Waves of Syrian refugees line up at the Turkish border in an effort to escape violence at home as the drums of war beat closer to Turkey’s southern frontier
While heavy clashes between government troops and rebels raged Thursday in northern areas of Syria near the Turkish border, around 1,000 Syrian refugees fleeing the violence in Syria poured across the Turkish border at the Öncüpınar gate in the Kilis district.
“Five thousand Syrian refugees have poured into Turkey in the last three days, and around 1,000 are waiting at the border; we can’t take them now because there is not enough space in the camps to place them,” a Turkish official told Hürriyet Daily News Aug. 9.
Clashes between government troops and rebels raged Thursday in opposition bastions of the besieged city of Aleppo, The Associated Press (AP) reported. The regime pressed its new assault on Aleppo, Syria’s largest city and commercial hub, for a second day. But blistering attacks on rebel positions from the ground and the air appear to be only slowly chipping away at the opposition’s grip on its strongholds.
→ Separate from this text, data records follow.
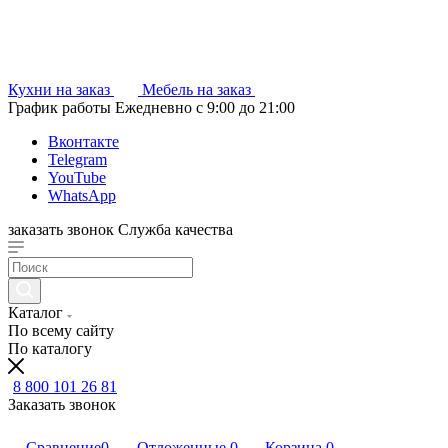
Кухни на заказ
Мебель на заказ
График работы
Ежедневно с 9:00 до 21:00
Вконтакте
Telegram
YouTube
WhatsApp
заказать звонок
Служба качества
Каталог
По всему сайту
По каталогу
8 800 101 26 81
Заказать звонок
Сравнение
0
Отложенные
0
Корзина
0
The rebel Free Syrian Army (FSA) withdrew completely from the embattled district of Salaheddin in Aleppo on Thursday, as regime forces advanced, a rebel commander said, according to an Agence France-Presse (AFP) report.
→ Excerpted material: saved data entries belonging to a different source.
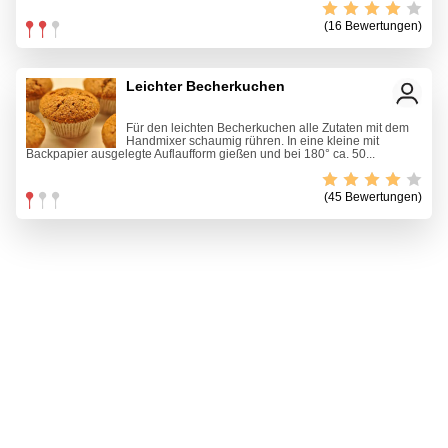
(16 Bewertungen)
Leichter Becherkuchen
Für den leichten Becherkuchen alle Zutaten mit dem
Handmixer schaumig rühren. In eine kleine mit
Backpapier ausgelegte Auflaufform gießen und bei 180° ca. 50...
(45 Bewertungen)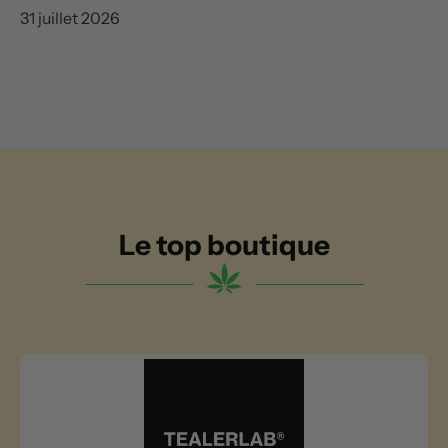
31 juillet 2026
Le top boutique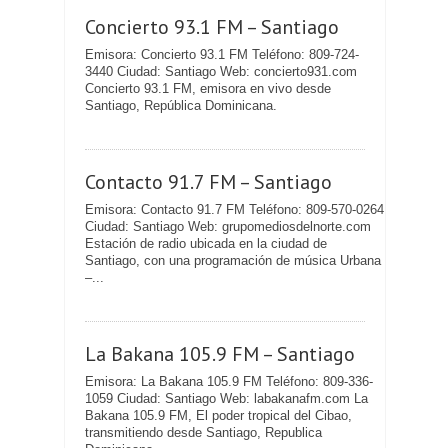
Concierto 93.1 FM – Santiago
Emisora: Concierto 93.1 FM Teléfono: 809-724-
3440 Ciudad: Santiago Web: concierto931.com
Concierto 93.1 FM, emisora en vivo desde
Santiago, República Dominicana.
Contacto 91.7 FM – Santiago
Emisora: Contacto 91.7 FM Teléfono: 809-570-0264
Ciudad: Santiago Web: grupomediosdelnorte.com
Estación de radio ubicada en la ciudad de
Santiago, con una programación de música Urbana
–...
La Bakana 105.9 FM – Santiago
Emisora: La Bakana 105.9 FM Teléfono: 809-336-
1059 Ciudad: Santiago Web: labakanafm.com La
Bakana 105.9 FM, El poder tropical del Cibao,
transmitiendo desde Santiago, Republica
“We have staged a tactical withdrawal from Salaheddin,” Hossam Abu Mohammed told AFP by telephone. “The district is completely empty of rebel fighters. Regime forces are now advancing into Salaheddin.”
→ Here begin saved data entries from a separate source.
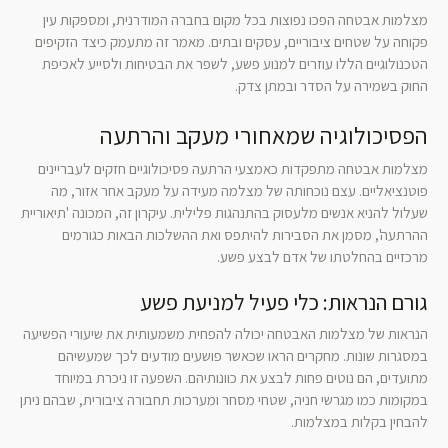
מצלמות אבטחה הפכו נפוצות בכל מקום בחברה המודרנית, ומספקות עין
פקוחה על שטחים ציבוריים, עסקים ובתים. מאמר זה מתעמק כיצד הזקיפים
הטכנולוגיים הללו עוזרים למנוע פשע, לשפר את הבטיחות ולסייע לאכיפת
החוק בשמירה על הסדר ובמתן צדק.
הפסיכולוגיה שמאחורי מעקב והרתעה
מצלמות אבטחה מתפקדות כאמצעי הרתעה פסיכולוגיים חזקים לעבריינים
פוטנציאליים. עצם נוכחותה של מצלמה מעידה על מעקב אחר אזור, מה
שעלול להניא אנשים מלעסוק בהתנהגות פלילית. עיקרון זה, המכונה 'תיאוריית
ההרתעה', מסמן את הסבירות להיתפס ואת ההשלכות הבאות כגורמים
מרכזיים בהחלטתו של אדם לבצע פשע.
גורם הנראות: כלי פעיל למניעת פשע
הנראות של מצלמות האבטחה יכולה להפחית משמעותית את שיעורי הפשיעה
במסגרות שונות. מחקרים הראו שכאשר פושעים מודעים לכך שמעשיהם
מתועדים, הם נוטים פחות לבצע את כוונותיהם. השפעה זו ניכרת במיוחד
במקומות כמו מגרשי חניה, שטחי מסחר ומערכות תחבורה ציבורית, שבהם ניתן
להבחין בקלות במצלמות.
The rebels are still in the streets near the key neighborhood, said Abu Mohammed, who commands the Dara al-Shahbaa Brigade. “We are in the Saif al-Dawla and Mashhad districts” east of Salaheddin, he said.
He cited the violent bombardment by regime forces as the reason behind the FSA withdrawal. “The artillery and aerial bombardments are very heavy, and they are targeting all rebel-held areas surrounding Salaheddin,” said Abu Mohammed.
Another Aleppo-based activist, Mohammad Saeed, said troops were using warplanes and tanks to shell the towns of Hreitan and Tel Rifat, some 35 kilometers north of Aleppo and 20 kilometers south of the Turkish border; from where most of the rebels converged on the city, AP reported.
“They are trying to cut the main lines from Tel Rifat to Aleppo,” Saeed said.
Syrian fighter jets launched airstrikes Wednesday on Tel Rifat, hitting a house and a high school and killing six members of one family, residents said.
Entries and exits at the Yayladağı border gate in the southern Turkish city of Hatay have almost stopped because of the clashes between Syrian government forces and rebels occurring in areas near the Turkish border.
More than 5,000 Syrian refugees fled to Turkey last week from the violence in Aleppo. The refugees have been placed in the newly constructed shelter camp in the Akçakale district of the southern city of Şanlıurfa.
The governor of Şanlıurfa, Celalettin Güvenç, said an extraordinary effort was made to construct the shelter camp at Akçakale quickly, and the work went on both day and night in order to be able to finish it, Anatolia news agency reported. However, around 1,000 refugees had to wait at the zero point between the Turkish and Syrian borders due to a lack of space in the shelter camps.
The construction of the Şanlıurfa camp has not yet been completed, but it should be finished within a few days, according to a Turkish official. Turkey is working to increase the capacity of its camps to shelter Syrian refugees to a total of 100,000 in the following weeks. Five new shelter camps with a total capacity of 50,000 people are being built in cities in southern and southeastern Turkey.